[Start of section]

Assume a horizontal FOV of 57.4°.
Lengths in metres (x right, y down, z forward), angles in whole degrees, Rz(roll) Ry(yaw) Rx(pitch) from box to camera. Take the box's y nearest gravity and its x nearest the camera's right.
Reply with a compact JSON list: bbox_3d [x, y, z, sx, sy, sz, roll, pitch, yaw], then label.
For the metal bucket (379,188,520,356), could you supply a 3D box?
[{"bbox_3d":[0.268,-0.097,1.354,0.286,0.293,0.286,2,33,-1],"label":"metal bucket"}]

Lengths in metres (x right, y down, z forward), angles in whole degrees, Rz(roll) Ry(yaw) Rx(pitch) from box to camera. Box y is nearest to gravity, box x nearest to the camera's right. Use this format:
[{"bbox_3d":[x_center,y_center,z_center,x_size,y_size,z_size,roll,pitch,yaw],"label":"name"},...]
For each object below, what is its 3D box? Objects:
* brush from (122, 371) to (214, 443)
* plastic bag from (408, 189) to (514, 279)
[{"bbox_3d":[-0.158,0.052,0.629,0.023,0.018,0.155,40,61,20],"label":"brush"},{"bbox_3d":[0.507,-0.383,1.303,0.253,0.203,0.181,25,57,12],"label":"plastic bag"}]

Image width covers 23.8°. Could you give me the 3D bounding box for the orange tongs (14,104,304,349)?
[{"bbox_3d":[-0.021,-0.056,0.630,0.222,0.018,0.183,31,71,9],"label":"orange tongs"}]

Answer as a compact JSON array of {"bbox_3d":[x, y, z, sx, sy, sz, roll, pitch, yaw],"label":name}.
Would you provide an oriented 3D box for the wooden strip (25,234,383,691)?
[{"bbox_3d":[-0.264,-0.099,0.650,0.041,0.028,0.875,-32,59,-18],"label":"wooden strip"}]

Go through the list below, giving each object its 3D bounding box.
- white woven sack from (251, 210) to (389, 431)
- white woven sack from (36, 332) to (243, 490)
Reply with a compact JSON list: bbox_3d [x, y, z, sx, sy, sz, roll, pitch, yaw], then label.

[End of section]

→ **What needs to be done**:
Go through the listing above and list every line that has the word "below".

→ **The answer**:
For each object below, what is its 3D box? Objects:
Go through the list below, giving each object its 3D bounding box.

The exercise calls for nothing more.